We can expect all major OEMs to have USB 3.0 products in volume production by the end of 2010. The new SuperSpeed USB protocol provides higher data transfer rates and power delivery capabilities than 2.0.

The latest specification increases the amount of current that can flow to a USB device from 0.5 to 0.9 A while a new Powered-B connector also allows one USB device to charge another device by supplying up to 1 A. Obviously, the higher current and power delivery capabilities of USB 3.0 intensify the need for more robust circuit protection.

Several new components and coordinated protection solutions address the requirements for hosts, hubs, and Powered-B devices. The PolySwitch device offers a wide range of sizes, voltage ratings, and hold currents that meet the resettable overcurrent protection requirements of USB 3.0 specs. For example, installing a PolySwitch device on the VBUS line of a USB power source limits current in the event of a short circuit, helps prevent overcurrent damage due to a sudden short circuit downstream, and facilitates compliance with UL60950 (Fig. 2a).

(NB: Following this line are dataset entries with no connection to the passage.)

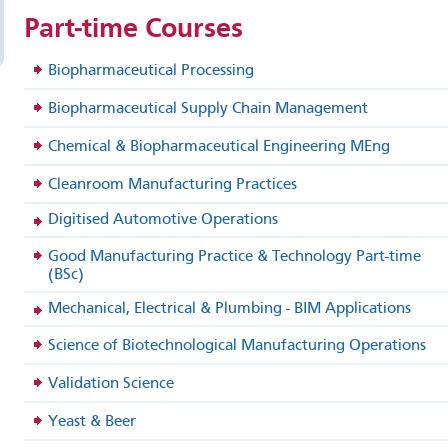
Part-time
Courses
Biopharmaceutical Processing
Biopharmaceutical Supply Chain Management
Chemical & Biopharmaceutical Engineering MEng
Cleanroom Manufacturing Practices
Digitised Automotive Operations
Good Manufacturing Practice & Technology Part-time
(BSc)
Mechanical, Electrical & Plumbing - BIM Applications
Science of Biotechnological Manufacturing Operations
Validation Science
Yeast & Beer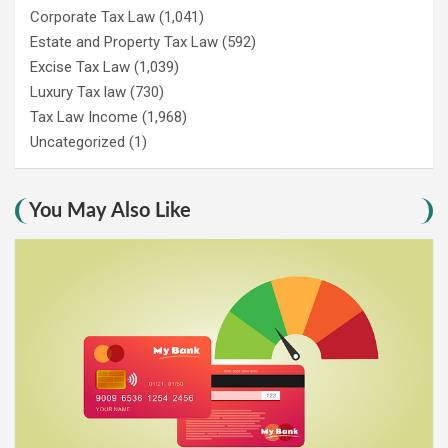
Corporate Tax Law
(1,041)
Estate and Property Tax Law
(592)
Excise Tax Law
(1,039)
Luxury Tax law
(730)
Tax Law Income
(1,968)
Uncategorized
(1)
You May Also Like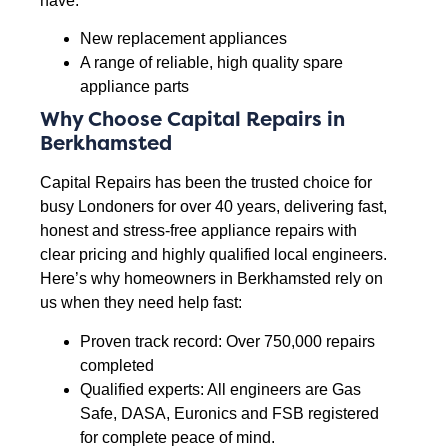
have:
New replacement appliances
A range of reliable, high quality spare
appliance parts
Why Choose Capital Repairs in
Berkhamsted
Capital Repairs has been the trusted choice for
busy Londoners for over 40 years, delivering fast,
honest and stress-free appliance repairs with
clear pricing and highly qualified local engineers.
Here’s why homeowners in Berkhamsted rely on
us when they need help fast:
Proven track record: Over 750,000 repairs
completed
Qualified experts: All engineers are Gas
Safe, DASA, Euronics and FSB registered
for complete peace of mind.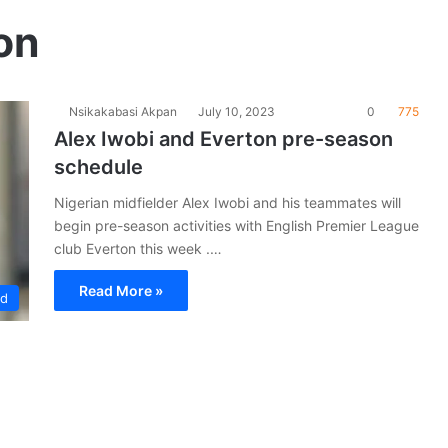
on
Nsikakabasi Akpan
July 10, 2023
0
775
Alex Iwobi and Everton pre-season
schedule
Nigerian midfielder Alex Iwobi and his teammates will
begin pre-season activities with English Premier League
club Everton this week .…
Read More »
ad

USB 3.0 will not support bus-powered hubs and will only support self-powered hubs. Therefore, a power source is necessary to power up all ports of the hub in USB 3.0 applications.

Employing a dc power connector at the input to the hub may require the use of a circuit protection device to help protect hub electronics from damage caused by overvoltage events, from an unregulated or incorrect supply, reverse voltage, or voltage transients. One approach may be installing a PolyZen device and six low-capacitance ESD devices on a typical USB circuit to help provide a coordinated overvoltage solution (Fig. 2b).


Another trend that offers both challenges and opportunities for OEMs is the emergence of unique energy-saving initiatives and technologies, such as the high-rate-discharge Li-ion batteries groomed for green applications such as e-bikes, light electric vehicles (LEVs), and standby power applications.

The challenge in these applications is providing cost-effective circuit protection devices that can provide 30-A and higher hold currents at voltage ratings over 30 V dc. Currently, circuit protection solutions for high-rate-discharge batteries, common to power-tool battery packs, are large, complex, and expensive.

As a market response to this problem, Tyco Electronics is developing the MHP line of high-power dc bimetal protectors. The devices offer a rugged, reliable, and resettable circuit-protection solution that helps battery pack designers and manufacturers optimize space, reduce cost, and enhance product safety.


To further address these trends as well as other emerging issues, circuit-protection device makers should work with other OEMs. Tyco Electronics’ research, design, and application engineering teams are working closely with integrators and OEMs to develop the circuit-protection components necessary to advance a variety of new technologies and support transitioning markets. Approaches on the drawing board include development of new materials, integration of overcurrent and overvoltage protection devices, hybridization, and miniaturization.